La zia Aya Biran si è presentata in aula dichiarandosi "molto preoccupata per Eitan" e ha detto di volere vedere il bambino rientrare a casa in Italia il più presto possibile.

Eitan Biran, presente in aula il nonno "rapitore"

Tutti vogliono il piccolo Eitan. La parte della famiglia che lo ha portato di nascosto in Israele questo lo ha reso chiaro. Ma sarà la legge a decidere a chi andrà la custodia del piccolo, orfano dei genitori che ha perso nell'incidente della funivia al Mottarone. Da una parte il nonno Shmuel Peg, lo stesso contro cui la procura di Pavia ha avviato un'inchiesta per sequestro di persona con aggravante di vittima minore. Il nonno di Eitan lo avrebbe infatti portato via dall'Italia per raggiungere Israele tramite un volo privato dalla svizzera. Dall'altra, gli zii paterni, e la custode del bambino, Aya Biran, che richiede a gran voce che il bambino torni in Italia. 

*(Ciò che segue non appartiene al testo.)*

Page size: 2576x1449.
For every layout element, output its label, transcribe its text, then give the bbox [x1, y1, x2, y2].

Oggi a Tel Aviv si è tenuta la prima udienza del processo per la custodia del bambino, su istanza della zia che lo aveva in carico. Stando a quanto riportano i media locali la situazione è tesa e sarà un'udienza particolarmente agitata. Chiamato in aula è Shmuel Peg, il nonno materno, che si sta occupando di Eitan da quando lo ha portato in Israele. Il nonno era stato messo agli arresti domiciliari dalle autorità di Tel Aviv per timore che potesse fuggire nuovamente con il piccolo.

Caso Eitan Biran, la zia arriva in Israele nonostante le misure anti-Covid

La zia materna Aya Biran arriverà in Israele dall'Italia, avendo ottenuto una deroga speciale alle normative per il contenimento del Covid. A Israele si sta verificando infatti un anomalo aumento dei contagi e dei casi gravi di effetti collaterali da Covid, nonostante la massiccia campagna vaccinale che si sta dirigendo verso la quarta dose. Ad Aya Biran sarà concesso di evitare la quarantena solitamente prevista per chi entra dall'esterno nel Paese.

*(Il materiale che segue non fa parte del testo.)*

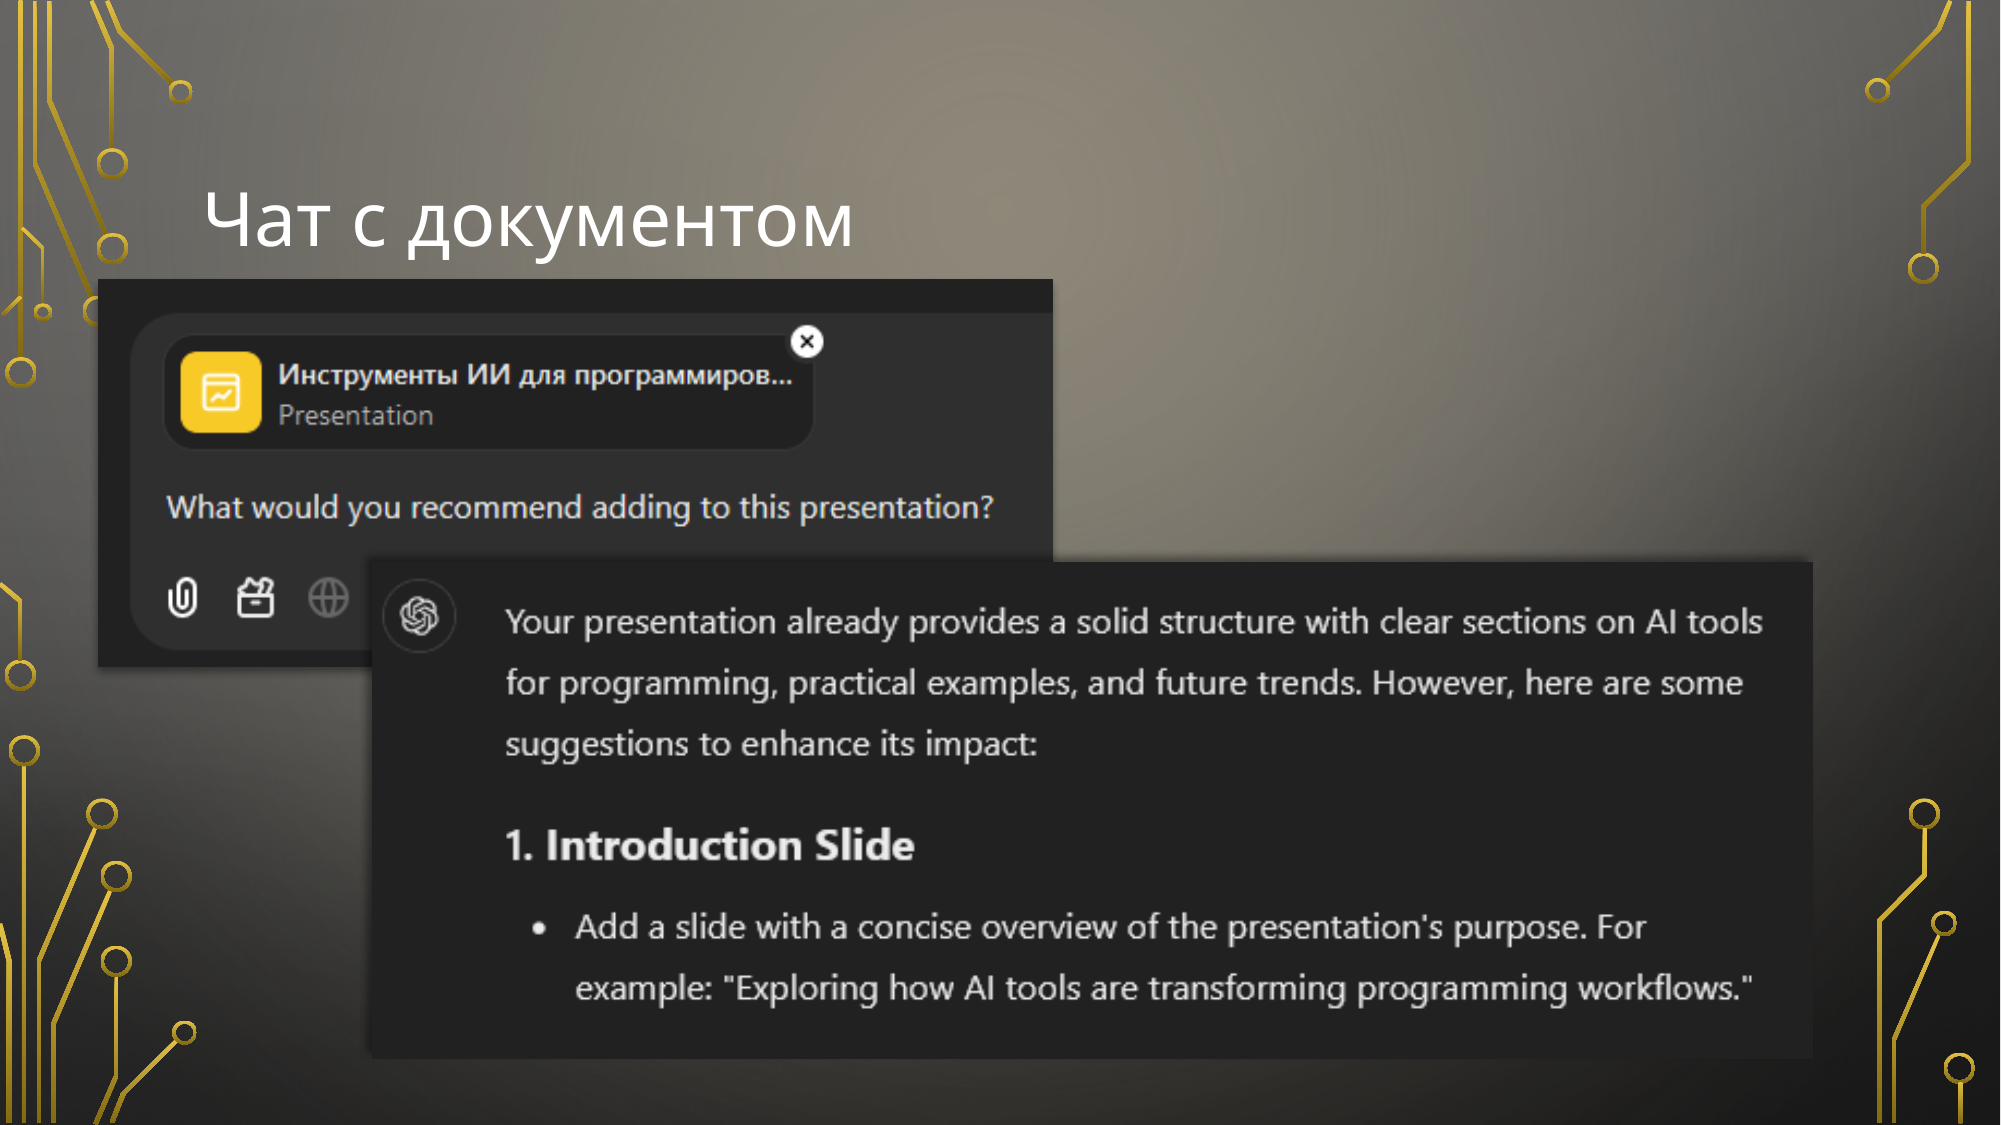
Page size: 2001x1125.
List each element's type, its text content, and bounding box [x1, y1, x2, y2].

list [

La famiglia paterna di Eitan si dice ottimista, e ha espresso "fiducia nella giustizia israeliana". Precedentemente però avevano accusato i "rapitori" di avere fatto il lavaggio del cervello al bambino e di starlo tenendo rinchiuso in un buco. Accuse smentite dal console italiano in Israele, che ha confermato le condizioni di buona salute di Eitan.